▸ EXERCISE DETAILS: Reproduce all of the entries below, substituting "Roofing & Framing" for every occurrence of "Atap & Rangka" and leaving everything else unchanged.

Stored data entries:

· · · · · · ·

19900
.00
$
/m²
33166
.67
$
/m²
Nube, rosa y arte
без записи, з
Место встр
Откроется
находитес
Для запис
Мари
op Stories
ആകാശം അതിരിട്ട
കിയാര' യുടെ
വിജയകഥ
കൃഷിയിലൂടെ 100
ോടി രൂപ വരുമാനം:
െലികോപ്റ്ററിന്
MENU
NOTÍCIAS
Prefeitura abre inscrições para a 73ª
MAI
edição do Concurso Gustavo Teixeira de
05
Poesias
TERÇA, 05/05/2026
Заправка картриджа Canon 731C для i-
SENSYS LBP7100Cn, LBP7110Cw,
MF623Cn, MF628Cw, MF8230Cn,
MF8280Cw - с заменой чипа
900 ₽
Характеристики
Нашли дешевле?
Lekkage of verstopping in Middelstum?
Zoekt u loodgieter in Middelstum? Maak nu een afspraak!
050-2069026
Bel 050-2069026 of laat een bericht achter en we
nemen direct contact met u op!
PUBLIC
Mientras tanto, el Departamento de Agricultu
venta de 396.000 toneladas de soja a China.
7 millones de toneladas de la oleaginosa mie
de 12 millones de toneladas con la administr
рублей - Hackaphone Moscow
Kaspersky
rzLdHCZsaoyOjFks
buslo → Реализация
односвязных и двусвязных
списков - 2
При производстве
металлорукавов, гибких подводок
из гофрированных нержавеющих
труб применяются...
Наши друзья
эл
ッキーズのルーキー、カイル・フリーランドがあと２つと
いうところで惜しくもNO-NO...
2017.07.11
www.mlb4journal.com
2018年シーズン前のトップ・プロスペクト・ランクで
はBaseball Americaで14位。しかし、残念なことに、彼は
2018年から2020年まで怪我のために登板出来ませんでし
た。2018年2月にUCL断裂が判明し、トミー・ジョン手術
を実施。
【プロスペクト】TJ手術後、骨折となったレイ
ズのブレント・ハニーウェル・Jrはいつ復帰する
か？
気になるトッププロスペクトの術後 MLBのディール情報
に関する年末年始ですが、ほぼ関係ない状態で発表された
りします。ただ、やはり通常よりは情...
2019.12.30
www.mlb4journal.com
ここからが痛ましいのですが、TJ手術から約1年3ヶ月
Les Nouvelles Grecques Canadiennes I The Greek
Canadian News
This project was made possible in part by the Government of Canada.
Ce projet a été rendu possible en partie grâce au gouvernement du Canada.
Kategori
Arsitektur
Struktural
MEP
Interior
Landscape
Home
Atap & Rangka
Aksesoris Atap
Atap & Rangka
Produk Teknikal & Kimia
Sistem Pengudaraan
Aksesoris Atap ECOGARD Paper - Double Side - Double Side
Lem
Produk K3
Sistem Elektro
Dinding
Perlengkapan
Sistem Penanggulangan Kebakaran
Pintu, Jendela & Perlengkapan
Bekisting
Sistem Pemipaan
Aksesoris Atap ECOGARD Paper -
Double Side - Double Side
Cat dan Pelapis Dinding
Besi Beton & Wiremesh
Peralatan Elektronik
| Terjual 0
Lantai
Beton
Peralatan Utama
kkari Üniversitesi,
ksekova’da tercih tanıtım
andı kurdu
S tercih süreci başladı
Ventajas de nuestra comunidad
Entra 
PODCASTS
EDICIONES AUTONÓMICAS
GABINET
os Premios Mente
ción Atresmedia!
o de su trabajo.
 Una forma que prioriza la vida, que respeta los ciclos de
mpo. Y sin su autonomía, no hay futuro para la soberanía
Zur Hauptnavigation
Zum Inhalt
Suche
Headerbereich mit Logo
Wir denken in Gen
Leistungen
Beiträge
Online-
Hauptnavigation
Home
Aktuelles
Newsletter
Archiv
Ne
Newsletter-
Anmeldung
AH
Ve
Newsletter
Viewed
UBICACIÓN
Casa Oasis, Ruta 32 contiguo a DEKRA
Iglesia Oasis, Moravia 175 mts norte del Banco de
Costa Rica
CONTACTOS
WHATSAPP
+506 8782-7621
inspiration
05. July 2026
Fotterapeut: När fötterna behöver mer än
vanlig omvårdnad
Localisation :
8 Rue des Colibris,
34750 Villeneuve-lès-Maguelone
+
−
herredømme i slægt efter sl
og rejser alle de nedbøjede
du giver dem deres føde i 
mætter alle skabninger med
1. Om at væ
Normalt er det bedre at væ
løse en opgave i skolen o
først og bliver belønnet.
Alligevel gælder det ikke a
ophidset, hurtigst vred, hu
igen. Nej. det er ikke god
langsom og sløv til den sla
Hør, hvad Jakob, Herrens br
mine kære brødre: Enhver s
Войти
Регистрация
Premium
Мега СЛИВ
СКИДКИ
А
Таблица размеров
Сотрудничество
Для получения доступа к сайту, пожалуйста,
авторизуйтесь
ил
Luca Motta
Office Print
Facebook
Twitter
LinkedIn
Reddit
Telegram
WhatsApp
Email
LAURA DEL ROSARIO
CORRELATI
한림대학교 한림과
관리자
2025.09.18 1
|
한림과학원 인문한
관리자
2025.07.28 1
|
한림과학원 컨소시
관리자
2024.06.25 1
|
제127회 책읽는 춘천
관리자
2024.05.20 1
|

· · · · · · ·

▸ FINAL ANSWER:
19900
.00
$
/m²
33166
.67
$
/m²
Nube, rosa y arte
без записи, з
Место встр
Откроется
находитес
Для запис
Мари
op Stories
ആകാശം അതിരിട്ട
കിയാര' യുടെ
വിജയകഥ
കൃഷിയിലൂടെ 100
ോടി രൂപ വരുമാനം:
െലികോപ്റ്ററിന്
MENU
NOTÍCIAS
Prefeitura abre inscrições para a 73ª
MAI
edição do Concurso Gustavo Teixeira de
05
Poesias
TERÇA, 05/05/2026
Заправка картриджа Canon 731C для i-
SENSYS LBP7100Cn, LBP7110Cw,
MF623Cn, MF628Cw, MF8230Cn,
MF8280Cw - с заменой чипа
900 ₽
Характеристики
Нашли дешевле?
Lekkage of verstopping in Middelstum?
Zoekt u loodgieter in Middelstum? Maak nu een afspraak!
050-2069026
Bel 050-2069026 of laat een bericht achter en we
nemen direct contact met u op!
PUBLIC
Mientras tanto, el Departamento de Agricultu
venta de 396.000 toneladas de soja a China.
7 millones de toneladas de la oleaginosa mie
de 12 millones de toneladas con la administr
рублей - Hackaphone Moscow
Kaspersky
rzLdHCZsaoyOjFks
buslo → Реализация
односвязных и двусвязных
списков - 2
При производстве
металлорукавов, гибких подводок
из гофрированных нержавеющих
труб применяются...
Наши друзья
эл
ッキーズのルーキー、カイル・フリーランドがあと２つと
いうところで惜しくもNO-NO...
2017.07.11
www.mlb4journal.com
2018年シーズン前のトップ・プロスペクト・ランクで
はBaseball Americaで14位。しかし、残念なことに、彼は
2018年から2020年まで怪我のために登板出来ませんでし
た。2018年2月にUCL断裂が判明し、トミー・ジョン手術
を実施。
【プロスペクト】TJ手術後、骨折となったレイ
ズのブレント・ハニーウェル・Jrはいつ復帰する
か？
気になるトッププロスペクトの術後 MLBのディール情報
に関する年末年始ですが、ほぼ関係ない状態で発表された
りします。ただ、やはり通常よりは情...
2019.12.30
www.mlb4journal.com
ここからが痛ましいのですが、TJ手術から約1年3ヶ月
Les Nouvelles Grecques Canadiennes I The Greek
Canadian News
This project was made possible in part by the Government of Canada.
Ce projet a été rendu possible en partie grâce au gouvernement du Canada.
Kategori
Arsitektur
Struktural
MEP
Interior
Landscape
Home
Roofing & Framing
Aksesoris Atap
Roofing & Framing
Produk Teknikal & Kimia
Sistem Pengudaraan
Aksesoris Atap ECOGARD Paper - Double Side - Double Side
Lem
Produk K3
Sistem Elektro
Dinding
Perlengkapan
Sistem Penanggulangan Kebakaran
Pintu, Jendela & Perlengkapan
Bekisting
Sistem Pemipaan
Aksesoris Atap ECOGARD Paper -
Double Side - Double Side
Cat dan Pelapis Dinding
Besi Beton & Wiremesh
Peralatan Elektronik
| Terjual 0
Lantai
Beton
Peralatan Utama
kkari Üniversitesi,
ksekova’da tercih tanıtım
andı kurdu
S tercih süreci başladı
Ventajas de nuestra comunidad
Entra 
PODCASTS
EDICIONES AUTONÓMICAS
GABINET
os Premios Mente
ción Atresmedia!
o de su trabajo.
 Una forma que prioriza la vida, que respeta los ciclos de
mpo. Y sin su autonomía, no hay futuro para la soberanía
Zur Hauptnavigation
Zum Inhalt
Suche
Headerbereich mit Logo
Wir denken in Gen
Leistungen
Beiträge
Online-
Hauptnavigation
Home
Aktuelles
Newsletter
Archiv
Ne
Newsletter-
Anmeldung
AH
Ve
Newsletter
Viewed
UBICACIÓN
Casa Oasis, Ruta 32 contiguo a DEKRA
Iglesia Oasis, Moravia 175 mts norte del Banco de
Costa Rica
CONTACTOS
WHATSAPP
+506 8782-7621
inspiration
05. July 2026
Fotterapeut: När fötterna behöver mer än
vanlig omvårdnad
Localisation :
8 Rue des Colibris,
34750 Villeneuve-lès-Maguelone
+
−
herredømme i slægt efter sl
og rejser alle de nedbøjede
du giver dem deres føde i 
mætter alle skabninger med
1. Om at væ
Normalt er det bedre at væ
løse en opgave i skolen o
først og bliver belønnet.
Alligevel gælder det ikke a
ophidset, hurtigst vred, hu
igen. Nej. det er ikke god
langsom og sløv til den sla
Hør, hvad Jakob, Herrens br
mine kære brødre: Enhver s
Войти
Регистрация
Premium
Мега СЛИВ
СКИДКИ
А
Таблица размеров
Сотрудничество
Для получения доступа к сайту, пожалуйста,
авторизуйтесь
ил
Luca Motta
Office Print
Facebook
Twitter
LinkedIn
Reddit
Telegram
WhatsApp
Email
LAURA DEL ROSARIO
CORRELATI
한림대학교 한림과
관리자
2025.09.18 1
|
한림과학원 인문한
관리자
2025.07.28 1
|
한림과학원 컨소시
관리자
2024.06.25 1
|
제127회 책읽는 춘천
관리자
2024.05.20 1
|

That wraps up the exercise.